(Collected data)
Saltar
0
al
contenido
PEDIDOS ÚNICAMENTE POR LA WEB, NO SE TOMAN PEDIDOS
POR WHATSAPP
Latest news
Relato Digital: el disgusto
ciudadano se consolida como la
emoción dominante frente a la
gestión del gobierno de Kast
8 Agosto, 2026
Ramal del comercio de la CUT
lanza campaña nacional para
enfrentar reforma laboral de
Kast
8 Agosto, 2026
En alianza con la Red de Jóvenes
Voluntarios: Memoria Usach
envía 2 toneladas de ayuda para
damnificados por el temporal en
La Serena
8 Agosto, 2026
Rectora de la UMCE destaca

==

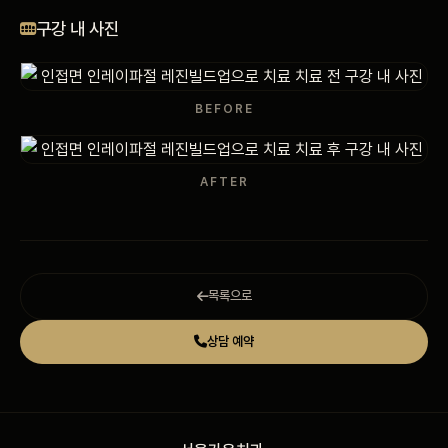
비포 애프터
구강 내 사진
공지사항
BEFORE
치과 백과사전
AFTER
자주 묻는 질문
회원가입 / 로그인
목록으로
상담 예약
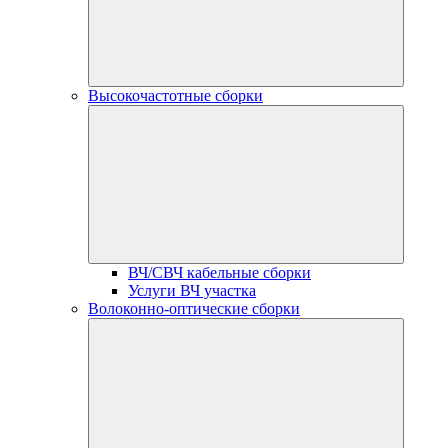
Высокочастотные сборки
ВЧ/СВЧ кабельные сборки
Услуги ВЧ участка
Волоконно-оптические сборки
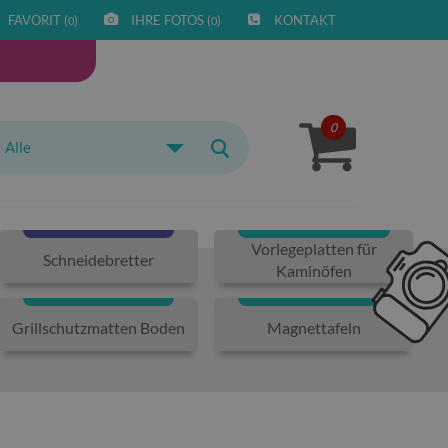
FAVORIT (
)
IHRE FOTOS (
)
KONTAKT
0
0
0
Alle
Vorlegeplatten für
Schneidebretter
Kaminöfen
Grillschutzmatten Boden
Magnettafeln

WORK ITEM:
Above are the records; repeat exactly the lines from the one holding "envía 2 toneladas de ayuda para" down to the one holding "Rectora de la UMCE destaca", end lines included.

YOUR SOLUTION:
envía 2 toneladas de ayuda para
damnificados por el temporal en
La Serena
8 Agosto, 2026
Rectora de la UMCE destaca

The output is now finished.